### Action item
Nothing but the images is to be left out of your exact copy of the entries.

(Dataset entries)
====

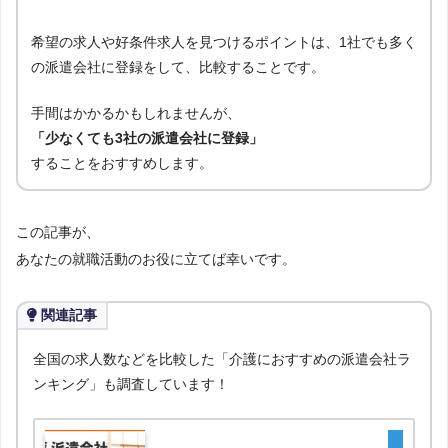
希望の求人や好条件求人を見つけるポイントは、1社でも多く
の派遣会社に登録をして、比較することです。
手間はかかるかもしれませんが、
「少なくても3社の派遣会社に登録」
することをおすすめします。
この記事が、
あなたの就職活動のお役に立てば幸いです。
関連記事
全国の求人数などを比較した「介護におすすめの派遣会社ラ
ンキング」も調査しています！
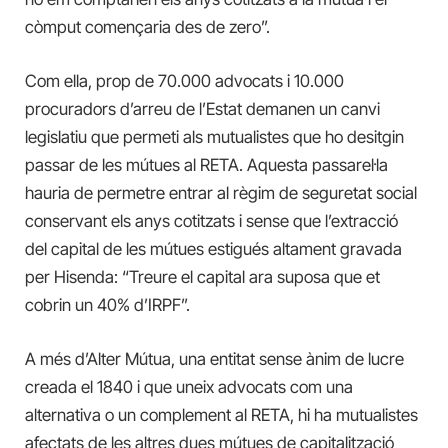
còmput començaria des de zero”.
Com ella, prop de 70.000 advocats i 10.000
procuradors d’arreu de l’Estat demanen un canvi
legislatiu que permeti als mutualistes que ho desitgin
passar de les mútues al RETA. Aquesta passarel·la
hauria de permetre entrar al règim de seguretat social
conservant els anys cotitzats i sense que l’extracció
del capital de les mútues estigués altament gravada
per Hisenda: “Treure el capital ara suposa que et
cobrin un 40% d’IRPF”.
A més d’Alter Mútua, una entitat sense ànim de lucre
creada el 1840 i que uneix advocats com una
alternativa o un complement al RETA, hi ha mutualistes
afectats de les altres dues mútues de capitalització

====

### Result of the task
希望の求人や好条件求人を見つけるポイントは、1社でも多く
の派遣会社に登録をして、比較することです。
手間はかかるかもしれませんが、
「少なくても3社の派遣会社に登録」
することをおすすめします。
この記事が、
あなたの就職活動のお役に立てば幸いです。
関連記事
全国の求人数などを比較した「介護におすすめの派遣会社ラ
ンキング」も調査しています！
còmput començaria des de zero”.
Com ella, prop de 70.000 advocats i 10.000
procuradors d’arreu de l’Estat demanen un canvi
legislatiu que permeti als mutualistes que ho desitgin
passar de les mútues al RETA. Aquesta passarel·la
hauria de permetre entrar al règim de seguretat social
conservant els anys cotitzats i sense que l’extracció
del capital de les mútues estigués altament gravada
per Hisenda: “Treure el capital ara suposa que et
cobrin un 40% d’IRPF”.
A més d’Alter Mútua, una entitat sense ànim de lucre
creada el 1840 i que uneix advocats com una
alternativa o un complement al RETA, hi ha mutualistes
afectats de les altres dues mútues de capitalització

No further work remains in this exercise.